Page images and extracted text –
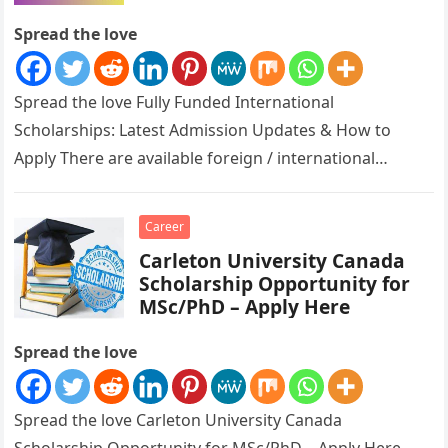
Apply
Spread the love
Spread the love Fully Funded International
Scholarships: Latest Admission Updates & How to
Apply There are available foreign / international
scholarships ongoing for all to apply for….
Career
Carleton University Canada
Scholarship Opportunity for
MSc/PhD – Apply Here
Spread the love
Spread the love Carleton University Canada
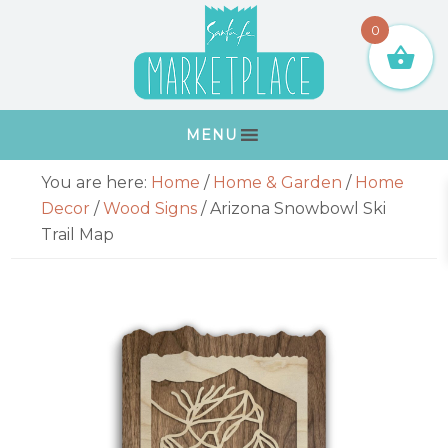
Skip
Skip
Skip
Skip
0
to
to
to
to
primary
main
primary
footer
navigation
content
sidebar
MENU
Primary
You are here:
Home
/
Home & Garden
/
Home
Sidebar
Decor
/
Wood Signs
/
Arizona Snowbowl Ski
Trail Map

...

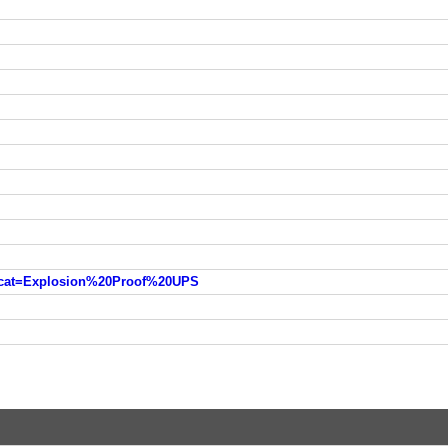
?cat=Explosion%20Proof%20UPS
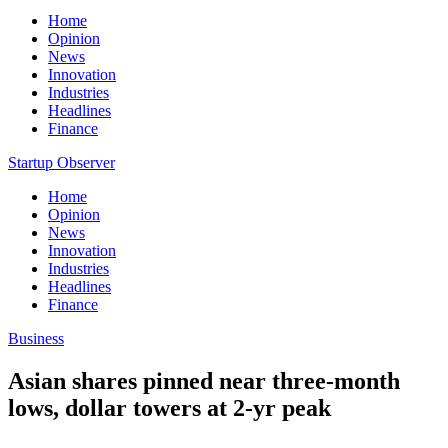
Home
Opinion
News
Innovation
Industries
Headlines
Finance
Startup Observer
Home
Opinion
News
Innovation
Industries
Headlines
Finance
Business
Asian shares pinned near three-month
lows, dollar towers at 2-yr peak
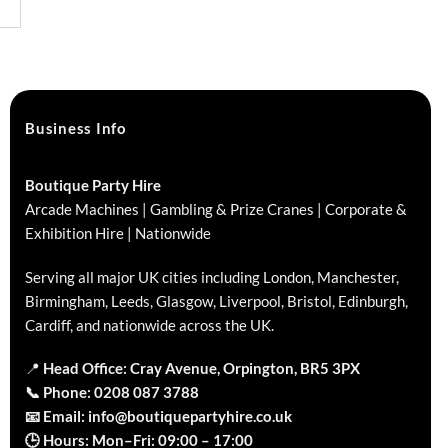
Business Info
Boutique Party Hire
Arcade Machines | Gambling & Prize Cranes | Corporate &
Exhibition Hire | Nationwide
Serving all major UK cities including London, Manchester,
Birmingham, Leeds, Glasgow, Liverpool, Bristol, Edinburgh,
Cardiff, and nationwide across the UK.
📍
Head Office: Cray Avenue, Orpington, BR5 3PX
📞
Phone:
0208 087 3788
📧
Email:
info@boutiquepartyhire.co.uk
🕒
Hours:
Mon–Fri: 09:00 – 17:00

--

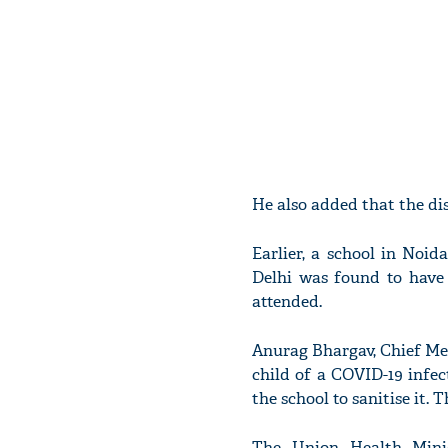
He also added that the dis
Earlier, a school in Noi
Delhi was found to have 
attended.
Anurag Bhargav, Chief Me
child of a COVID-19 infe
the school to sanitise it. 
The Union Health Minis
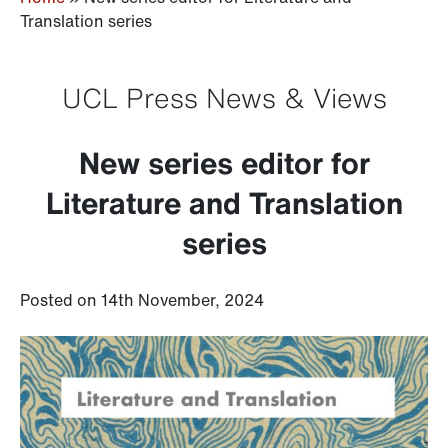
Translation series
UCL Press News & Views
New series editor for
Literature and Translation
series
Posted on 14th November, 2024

WHAT TO WORK ON –
Reproduce the lines in these items unchanged, starting with the line that contains "Translation series" and going on through the line that contains "Posted on 14th November, 2024", with both of those lines included.

TASK ANSWER –
Translation series
UCL Press News & Views
New series editor for
Literature and Translation
series
Posted on 14th November, 2024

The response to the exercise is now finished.